Until recently, it was thought that the bladder—and therefore urine—is sterile, meaning that, in a healthy state, no bacteria live there. But a new study presented by researchers at the General Meeting of the American Society for Microbiology is changing how scientists view the urinary system.

Using an expanded culture technique able to detect bacteria that standard techniques do not, they found that urine from healthy women does, in fact, contain bacteria.

“Doctors have been trained to believe that urine is germ-free,” noted Linda Brubaker, MD, MS, one of the researchers. “These findings challenge that notion, so this research opens the door to exciting new possibilities for patient treatment.”

They found that the bacteria in urine of women with an overactive bladder (OAB) differs from that of healthy women.

“The presence of certain bacteria in women with overactive bladder may contribute to OAB symptoms,” noted lead investigator, Evann Hilt.

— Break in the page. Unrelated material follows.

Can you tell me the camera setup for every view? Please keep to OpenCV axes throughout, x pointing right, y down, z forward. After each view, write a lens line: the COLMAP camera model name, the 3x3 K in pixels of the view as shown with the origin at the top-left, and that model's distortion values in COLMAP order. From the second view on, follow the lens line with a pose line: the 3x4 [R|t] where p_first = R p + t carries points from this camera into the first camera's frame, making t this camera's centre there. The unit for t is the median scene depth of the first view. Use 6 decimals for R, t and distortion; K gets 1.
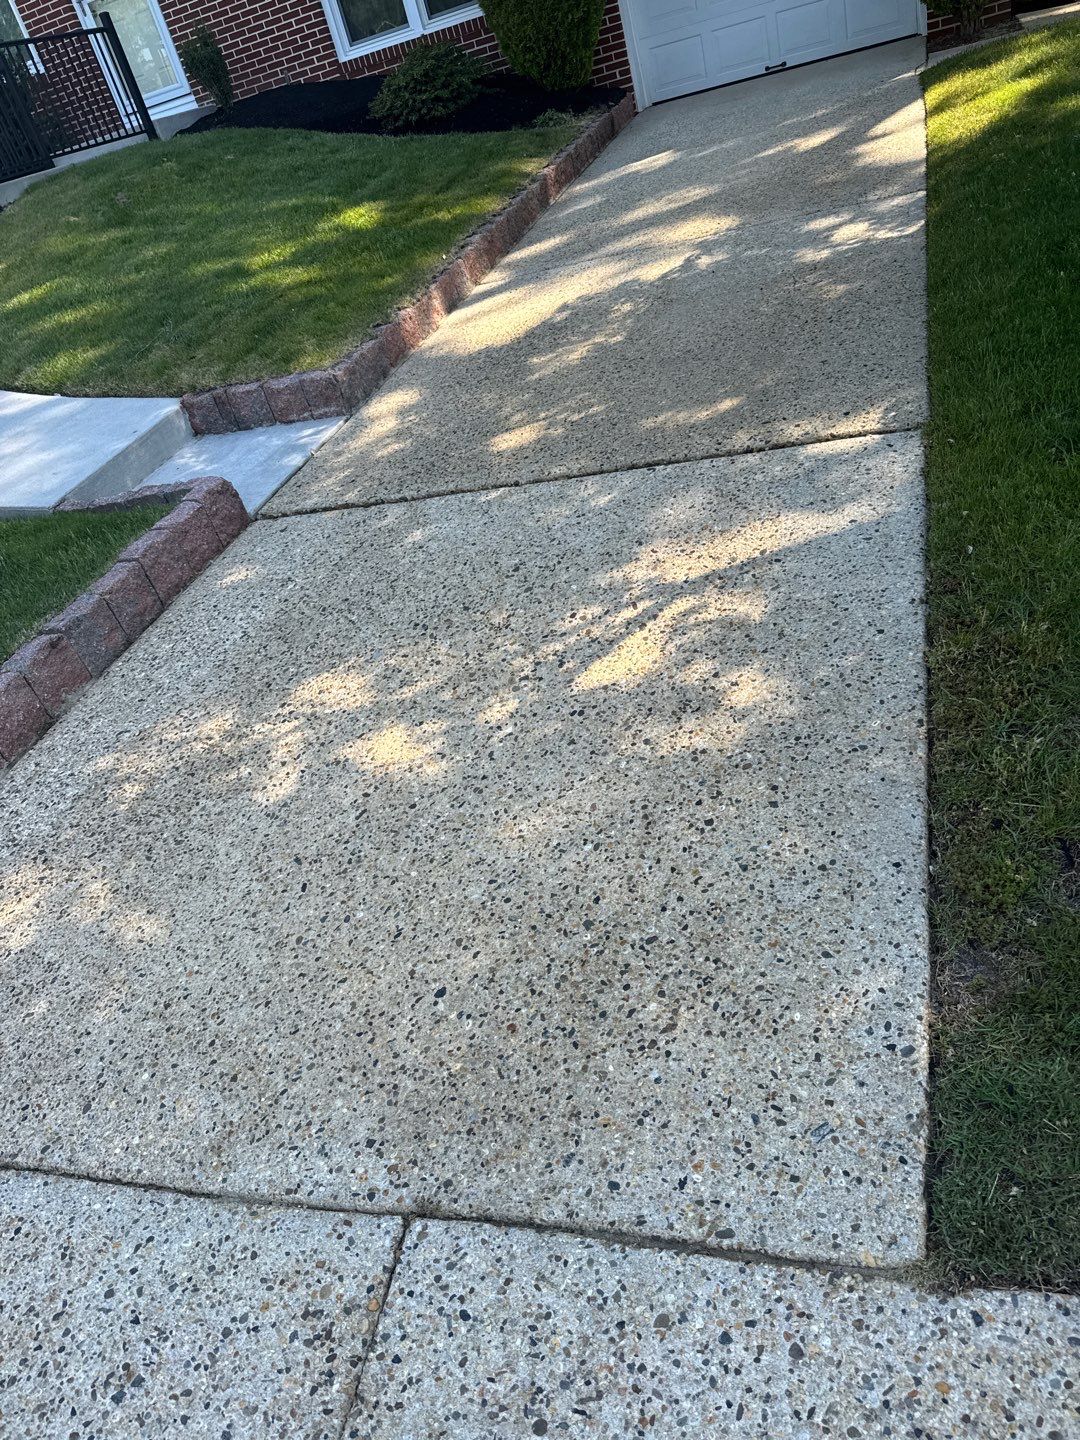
lens RADIAL K [[1037.8, 0, 540.0], [0, 1037.8, 720.0], [0, 0, 1]] dist [0.014920, -0.028043]
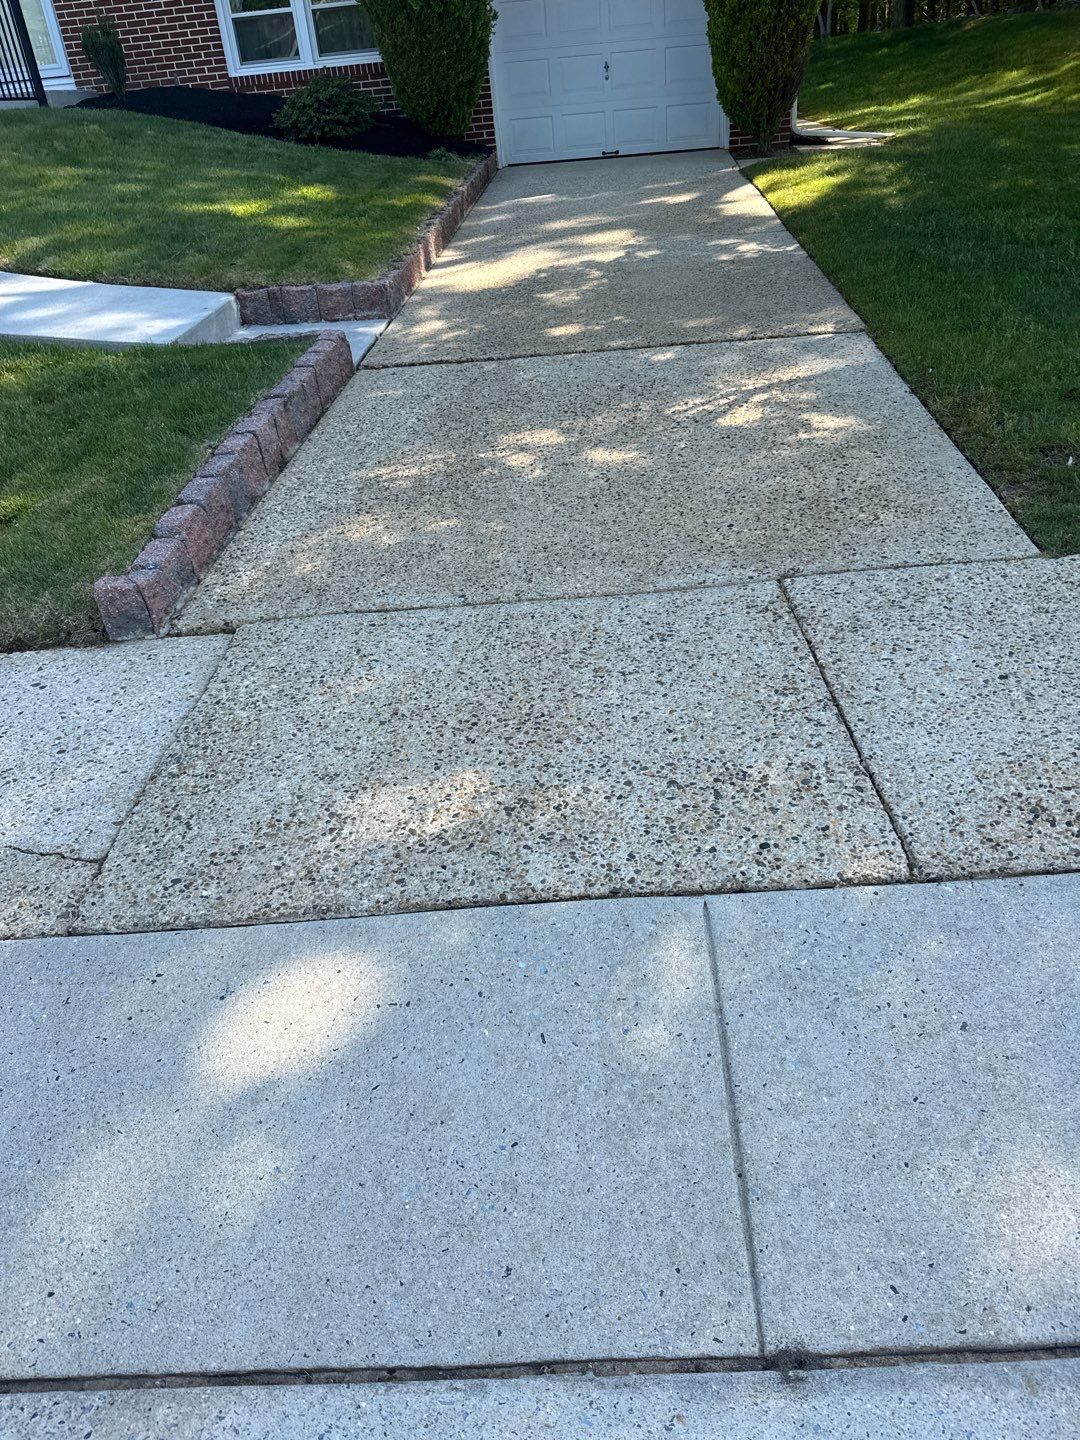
lens RADIAL K [[1075.7, 0, 564.6], [0, 1075.7, 719.9], [0, 0, 1]] dist [0.003638, -0.005460]
pose [[0.952044, 0.027979, 0.304680, -0.908218], [0.003057, 0.994890, -0.100915, 0.779595], [-0.305947, 0.097007, 0.947094, -0.579458]]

Could changing the balance of bacteria in the urinary system improve symptoms of overactive bladder? Scientists will next look at which bacteria are helpful and which are harmful, and whether certain bacteria trigger the development of overactive bladder as well as other urinary tract conditions. With this information, they will better be able to treat this condition. They may find that by altering the bacteria in the urinary system, they can improve symptoms of overactive bladder. There may one day be a probiotic specifically for this condition. I am sure there are many women out there crossing their legs and nodding, yes!

The results of this study are not surprising to me, since I have known for a while that probiotics can have a positive effect on urinary health. The mechanism of this benefit is not fully understood, but it seems to me that it must involve communication between bacteria within the urinary system. I will be interested to see how this research unfolds as scientists further explore the human microbiome. My hunch is that they will find bacteria in more areas of the body they previously thought did not contain microbes.